Looking at the two node results (opening comment), the GFS2 results for 1M are very similar to the GFS results for 4k. The real question is why the 4k results for GFS2 are so much worse. The min hold time code should be enforcing the same minimum hold time whatever the I/O size.

We could certainly try some changes to the min-hold time code to see what difference it makes, if any. We could increase the min hold time itself, or another idea is to change the point at which we set gl_tchange to after the
glock has read in any info it needs from disk. It also occurs to me that maybe there is a race in that before we process a reply from the DLM, its possible that the demote request arrives first (due to scheduling of the threads) and thus maybe gl_tchange is being checked before its been updated.

Thats my list of things to check for now, anyway.

In GFS it doesn't surprise me that as the I/O size changes, the performance in this test changes. I'd expect to see less of that effect with GFS2, so I'm pretty sure that the min-hold time code has something not quite right about it still.

Comment 4 Steve Whitehouse 2008-08-27 11:48:16 UTC
Created attachment 315086 [details]
Test patch

So this is a test patch to see if I'm right about the race condition. It would also be worth altering the min hold time as well I think, to see if that makes a difference above & beyond this patch.

Comment 5 Dean Jansa 2008-08-27 20:22:14 UTC
Results with the test patch build (/kmod-gfs2-1.104-1.1.el5.abhi.4.x86_64.rpm)

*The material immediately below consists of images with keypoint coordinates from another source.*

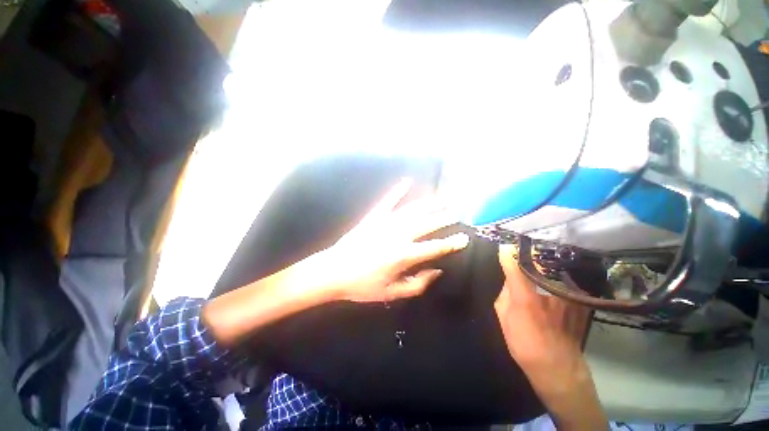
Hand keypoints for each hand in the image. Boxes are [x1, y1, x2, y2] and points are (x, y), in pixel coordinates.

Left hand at [322, 179, 469, 302]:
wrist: (333, 271)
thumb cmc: (362, 286)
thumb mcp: (392, 293)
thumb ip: (417, 284)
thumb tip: (436, 271)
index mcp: (404, 255)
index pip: (434, 247)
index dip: (451, 244)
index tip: (464, 238)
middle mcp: (398, 235)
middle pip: (427, 224)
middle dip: (444, 218)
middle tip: (458, 212)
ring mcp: (385, 223)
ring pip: (412, 210)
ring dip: (429, 203)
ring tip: (443, 197)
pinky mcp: (374, 217)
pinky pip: (388, 201)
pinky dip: (397, 191)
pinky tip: (407, 181)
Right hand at [495, 244, 605, 429]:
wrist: (558, 368)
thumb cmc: (525, 344)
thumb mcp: (503, 318)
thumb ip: (504, 294)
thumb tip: (509, 279)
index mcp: (525, 296)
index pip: (514, 265)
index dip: (508, 253)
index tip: (504, 246)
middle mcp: (548, 291)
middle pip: (539, 261)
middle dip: (529, 253)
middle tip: (522, 249)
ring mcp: (566, 295)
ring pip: (555, 268)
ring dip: (545, 261)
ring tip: (538, 257)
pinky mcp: (578, 301)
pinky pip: (565, 279)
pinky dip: (558, 273)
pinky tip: (553, 275)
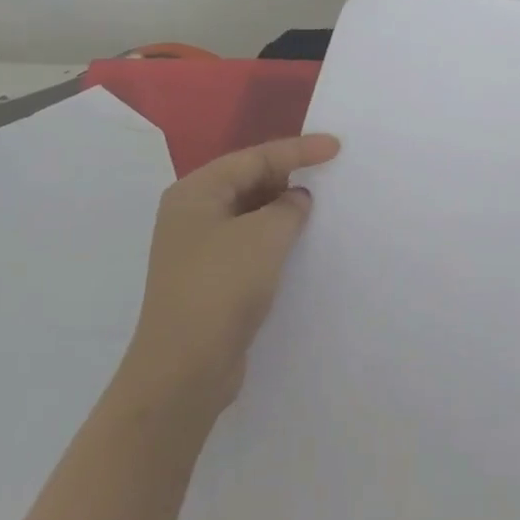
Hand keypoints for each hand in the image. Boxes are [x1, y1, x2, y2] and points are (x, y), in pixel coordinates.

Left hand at [125, 134, 340, 411]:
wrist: (183, 372)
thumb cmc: (221, 288)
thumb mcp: (265, 236)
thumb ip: (288, 207)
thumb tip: (296, 200)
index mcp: (196, 192)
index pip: (254, 158)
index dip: (298, 150)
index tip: (336, 147)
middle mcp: (191, 213)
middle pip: (249, 180)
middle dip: (288, 176)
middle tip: (329, 173)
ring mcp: (197, 248)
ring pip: (249, 213)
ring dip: (283, 209)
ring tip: (320, 206)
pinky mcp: (209, 278)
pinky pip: (249, 242)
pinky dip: (274, 237)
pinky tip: (299, 243)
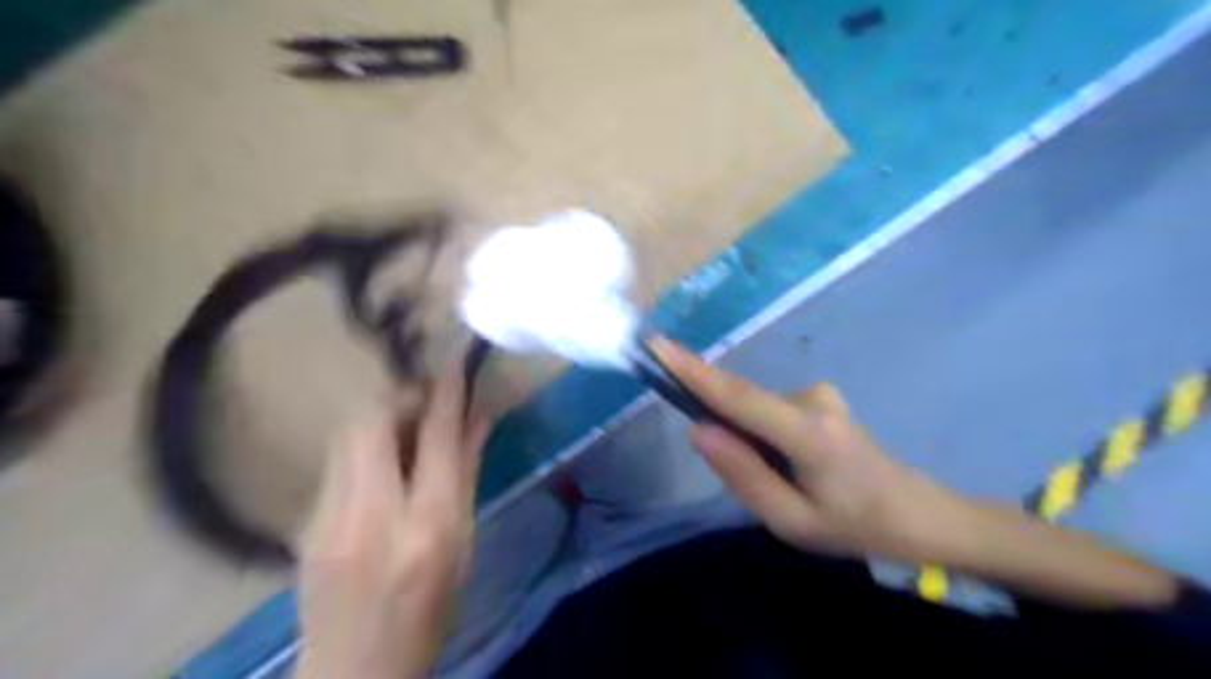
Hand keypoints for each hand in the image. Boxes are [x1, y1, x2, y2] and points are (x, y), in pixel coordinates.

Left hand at [294, 362, 489, 678]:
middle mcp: (371, 513)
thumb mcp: (463, 541)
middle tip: (427, 399)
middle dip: (401, 394)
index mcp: (427, 525)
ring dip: (381, 416)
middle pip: (371, 421)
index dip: (446, 392)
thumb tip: (479, 417)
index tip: (453, 361)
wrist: (356, 669)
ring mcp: (326, 517)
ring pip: (347, 434)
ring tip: (408, 426)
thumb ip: (467, 472)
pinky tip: (383, 464)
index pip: (437, 437)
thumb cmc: (430, 608)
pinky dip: (366, 444)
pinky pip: (337, 459)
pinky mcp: (305, 521)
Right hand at [649, 336, 972, 565]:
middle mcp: (812, 400)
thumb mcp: (790, 520)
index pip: (739, 397)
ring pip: (756, 409)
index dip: (694, 372)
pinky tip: (791, 466)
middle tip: (741, 466)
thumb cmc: (854, 526)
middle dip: (721, 423)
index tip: (659, 347)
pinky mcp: (820, 396)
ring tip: (783, 482)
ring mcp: (819, 393)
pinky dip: (762, 433)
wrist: (917, 515)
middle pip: (743, 401)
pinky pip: (770, 409)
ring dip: (748, 438)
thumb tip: (698, 430)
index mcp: (809, 434)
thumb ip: (742, 474)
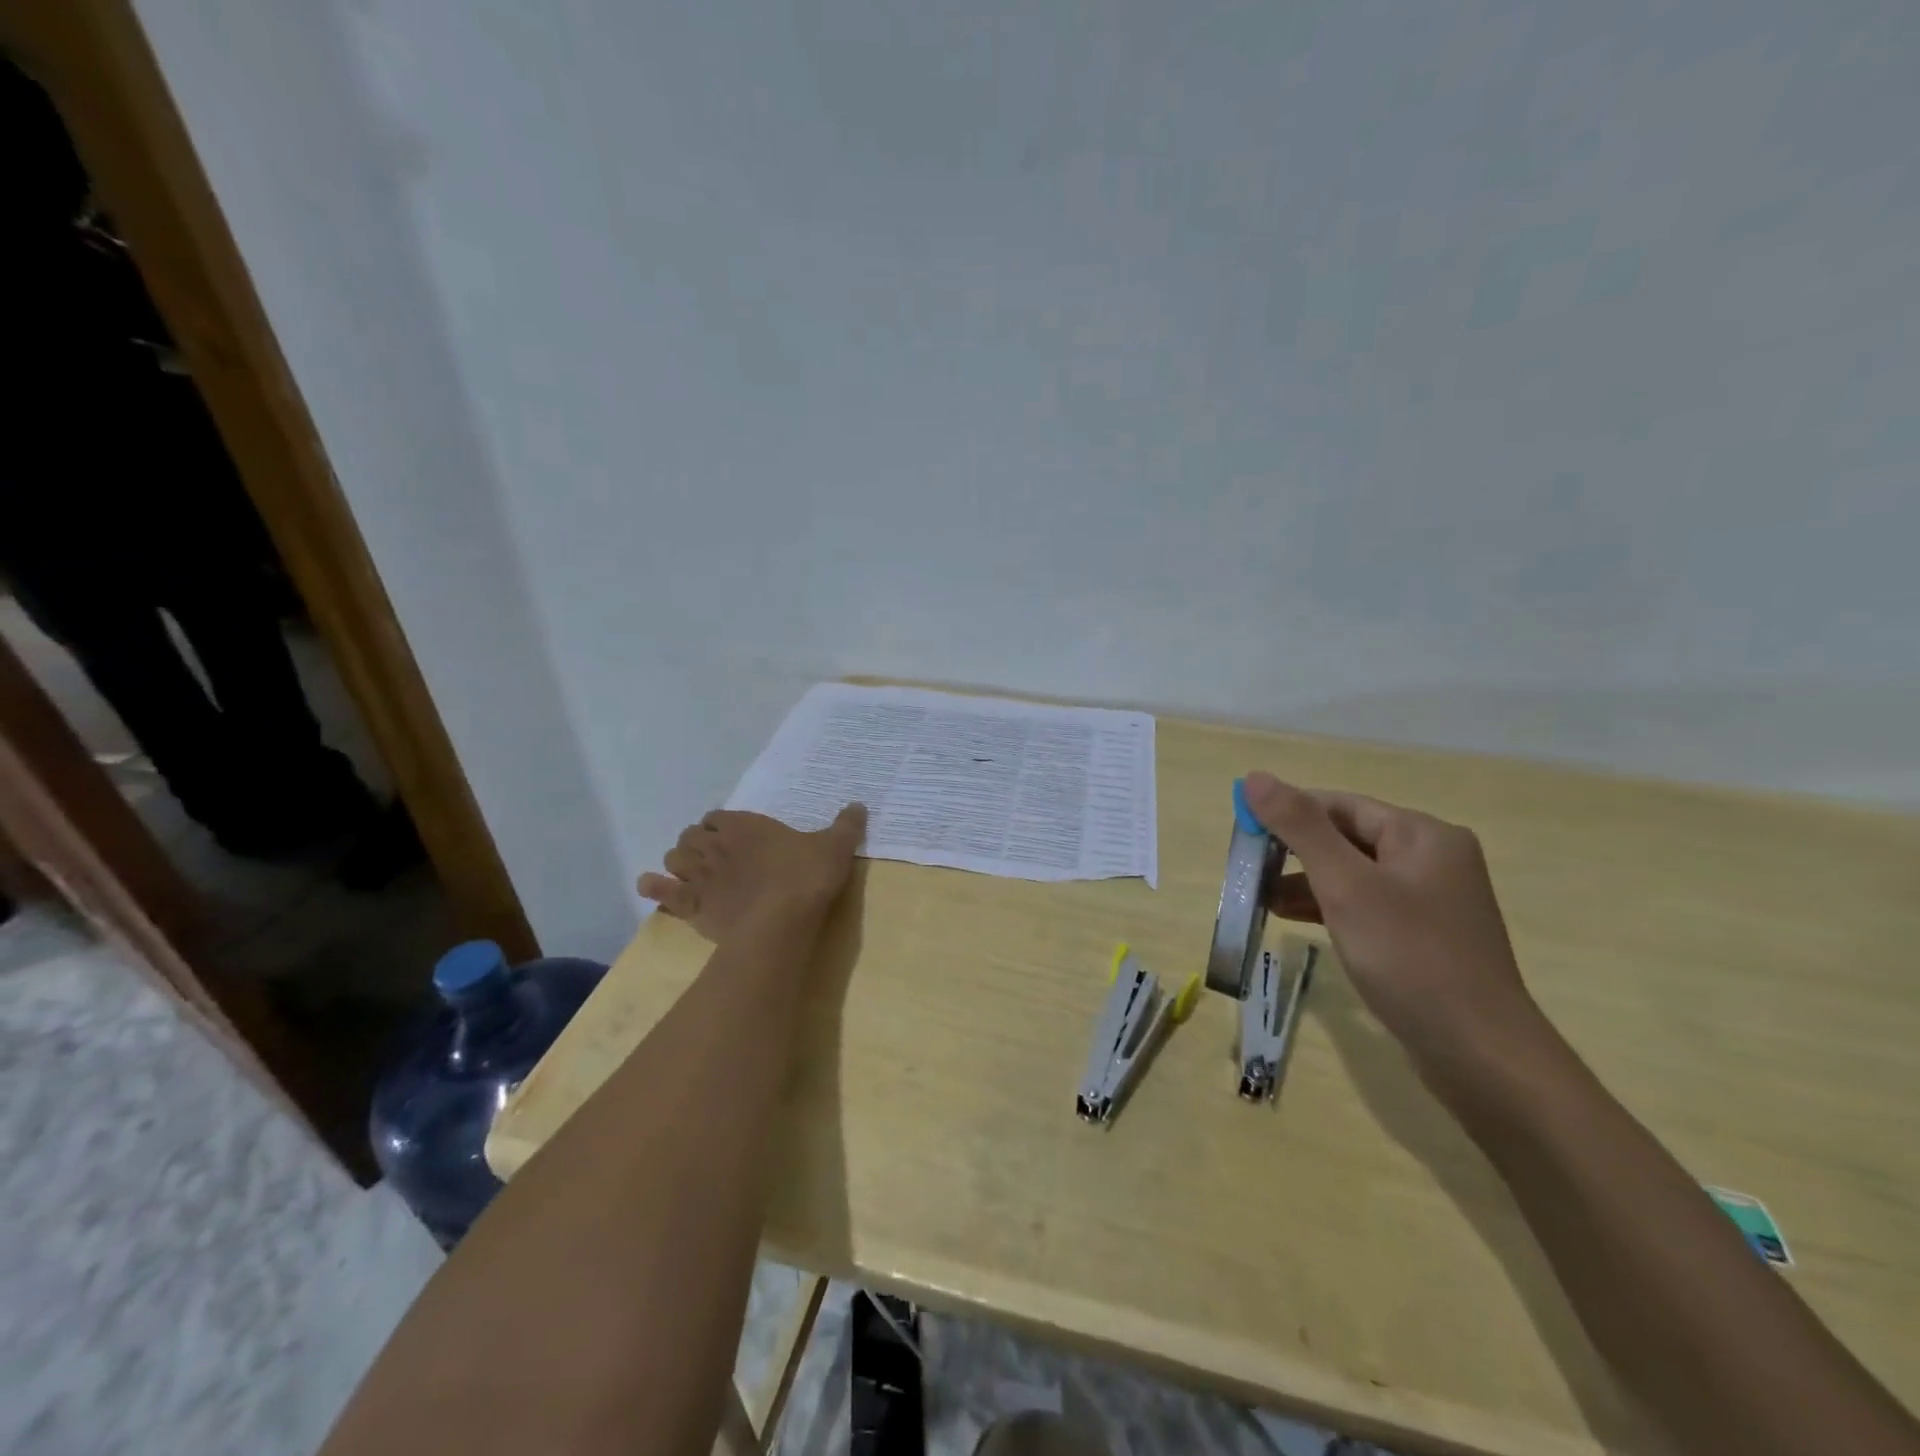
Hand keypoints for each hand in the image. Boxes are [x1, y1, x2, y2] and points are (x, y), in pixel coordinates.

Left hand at [637, 805, 866, 944]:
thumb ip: (846, 825)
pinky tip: (651, 887)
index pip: (717, 816)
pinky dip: (655, 887)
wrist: (782, 922)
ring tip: (692, 872)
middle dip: (698, 843)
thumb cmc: (806, 878)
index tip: (733, 835)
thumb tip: (859, 805)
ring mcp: (700, 876)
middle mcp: (716, 845)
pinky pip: (663, 892)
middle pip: (691, 836)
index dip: (721, 825)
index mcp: (745, 825)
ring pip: (674, 859)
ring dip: (679, 862)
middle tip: (714, 855)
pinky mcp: (692, 906)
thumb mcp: (836, 846)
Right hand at [1243, 770, 1551, 1085]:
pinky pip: (1365, 905)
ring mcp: (1430, 901)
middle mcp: (1432, 859)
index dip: (1286, 812)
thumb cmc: (1410, 958)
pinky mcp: (1423, 937)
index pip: (1339, 805)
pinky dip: (1327, 907)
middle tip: (1247, 870)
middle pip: (1346, 837)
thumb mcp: (1346, 885)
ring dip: (1304, 882)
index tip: (1242, 833)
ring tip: (1259, 899)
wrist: (1481, 1056)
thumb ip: (1299, 827)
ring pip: (1352, 874)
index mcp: (1422, 835)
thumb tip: (1254, 777)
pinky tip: (1292, 920)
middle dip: (1293, 851)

1 Node 1M write:    GFS2 - 1.4 sec 
1 Node 4K write:    GFS2 - 2.1 sec 

2 Nodes 1M write:   GFS2 -  5.6 sec
2 Nodes 4K write:   GFS2 -  7.4 sec

3 Nodes 1M write:   GFS2 -  6.8 sec
3 Nodes 4K write:   GFS2 -  143 sec

Comment 8 Don Zickus 2008-09-05 20:06:58 UTC
in kernel-2.6.18-108.el5
You can download this test kernel from http://people.redhat.com/dzickus/el5

Comment 12 errata-xmlrpc 2009-01-20 20:05:59 UTC
An advisory has been issued which should help the problem
described in this bug report. This report is therefore being
closed with a resolution of ERRATA. For more information
on therefore solution and/or where to find the updated files,
please follow the link below. You may reopen this bug report
if the solution does not work for you.

http://rhn.redhat.com/errata/RHSA-2009-0225.html